▸ **STATED TASK**:
Copy out the lines below word for word, omitting the pictures.

▸ **DATA LINES**:
[start]
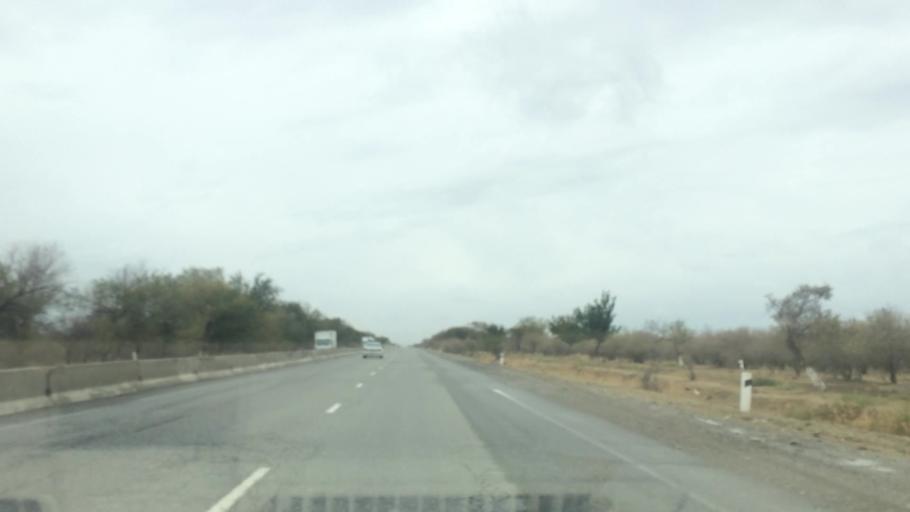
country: UZ
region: Samarqand
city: Bulung'ur
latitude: 39.8219
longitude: 67.3921
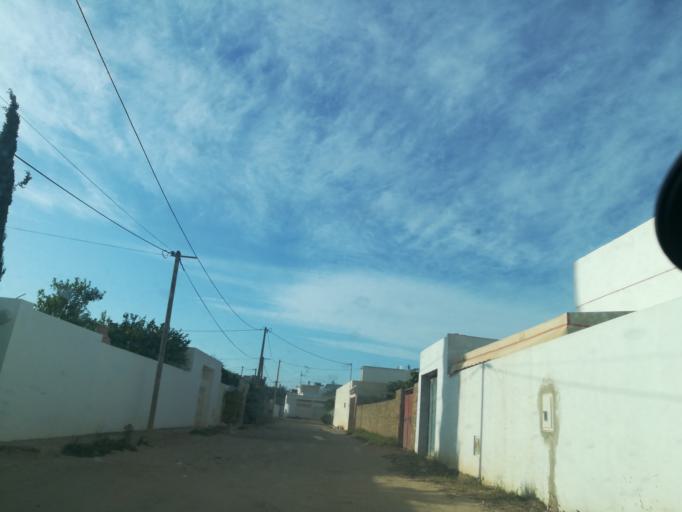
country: TN
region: Safaqis
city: Al Qarmadah
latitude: 34.8096
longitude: 10.7610
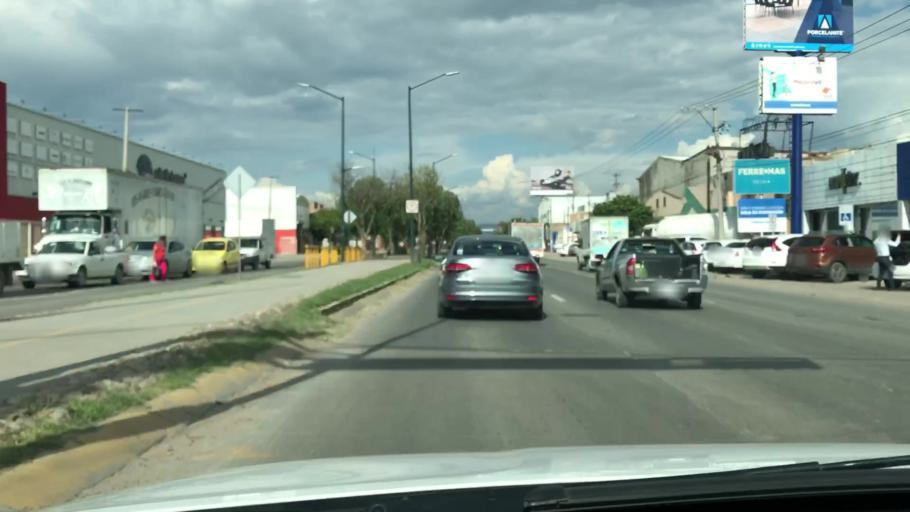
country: MX
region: Guanajuato
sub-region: Leon
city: Centro Familiar la Soledad
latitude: 21.0988
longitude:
[end]
▸ **EXERCISE RESPONSE**:
country: UZ
region: Samarqand
city: Bulung'ur
latitude: 39.8219
longitude: 67.3921
country: TN
region: Safaqis
city: Al Qarmadah
latitude: 34.8096
longitude: 10.7610
country: MX
region: Guanajuato
sub-region: Leon
city: Centro Familiar la Soledad
latitude: 21.0988
longitude:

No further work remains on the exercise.